(Change listing data)
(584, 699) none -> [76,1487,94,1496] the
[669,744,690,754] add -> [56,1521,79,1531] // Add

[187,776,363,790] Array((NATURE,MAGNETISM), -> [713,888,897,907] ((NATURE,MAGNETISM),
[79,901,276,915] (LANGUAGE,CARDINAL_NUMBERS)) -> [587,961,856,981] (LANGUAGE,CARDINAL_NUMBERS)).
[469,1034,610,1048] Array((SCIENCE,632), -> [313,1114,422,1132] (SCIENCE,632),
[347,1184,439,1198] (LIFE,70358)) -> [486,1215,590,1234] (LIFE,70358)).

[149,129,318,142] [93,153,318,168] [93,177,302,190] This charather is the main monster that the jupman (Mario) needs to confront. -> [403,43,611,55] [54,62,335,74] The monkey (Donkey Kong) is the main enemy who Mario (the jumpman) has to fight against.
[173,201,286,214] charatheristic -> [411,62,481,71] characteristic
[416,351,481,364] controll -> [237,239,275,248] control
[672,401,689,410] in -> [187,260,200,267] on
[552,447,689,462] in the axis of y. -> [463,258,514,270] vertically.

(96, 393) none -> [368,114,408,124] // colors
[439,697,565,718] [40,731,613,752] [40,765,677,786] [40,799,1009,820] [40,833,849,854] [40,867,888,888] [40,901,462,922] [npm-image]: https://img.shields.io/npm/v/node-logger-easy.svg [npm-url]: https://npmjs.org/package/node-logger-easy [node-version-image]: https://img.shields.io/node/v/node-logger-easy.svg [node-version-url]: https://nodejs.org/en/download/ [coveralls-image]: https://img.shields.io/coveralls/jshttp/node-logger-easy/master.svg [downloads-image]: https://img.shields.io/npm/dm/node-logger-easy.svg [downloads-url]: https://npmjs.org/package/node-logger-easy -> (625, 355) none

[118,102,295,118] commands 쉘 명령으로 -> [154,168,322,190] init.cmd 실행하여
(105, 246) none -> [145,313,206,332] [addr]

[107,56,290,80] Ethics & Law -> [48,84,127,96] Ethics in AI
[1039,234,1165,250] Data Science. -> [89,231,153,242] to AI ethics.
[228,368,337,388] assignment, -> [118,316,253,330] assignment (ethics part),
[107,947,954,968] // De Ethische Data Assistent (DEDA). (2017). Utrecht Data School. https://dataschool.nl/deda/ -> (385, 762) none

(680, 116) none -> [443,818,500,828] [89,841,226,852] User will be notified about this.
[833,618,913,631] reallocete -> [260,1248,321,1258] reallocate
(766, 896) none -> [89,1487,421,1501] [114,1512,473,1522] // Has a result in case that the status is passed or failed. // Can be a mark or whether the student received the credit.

WHAT TO WORK ON
I need every line of the data that has the word "Array"; please list them.

YOUR SOLUTION
[187,776,363,790] Array((NATURE,MAGNETISM), -> [713,888,897,907] ((NATURE,MAGNETISM),
[469,1034,610,1048] Array((SCIENCE,632), -> [313,1114,422,1132] (SCIENCE,632),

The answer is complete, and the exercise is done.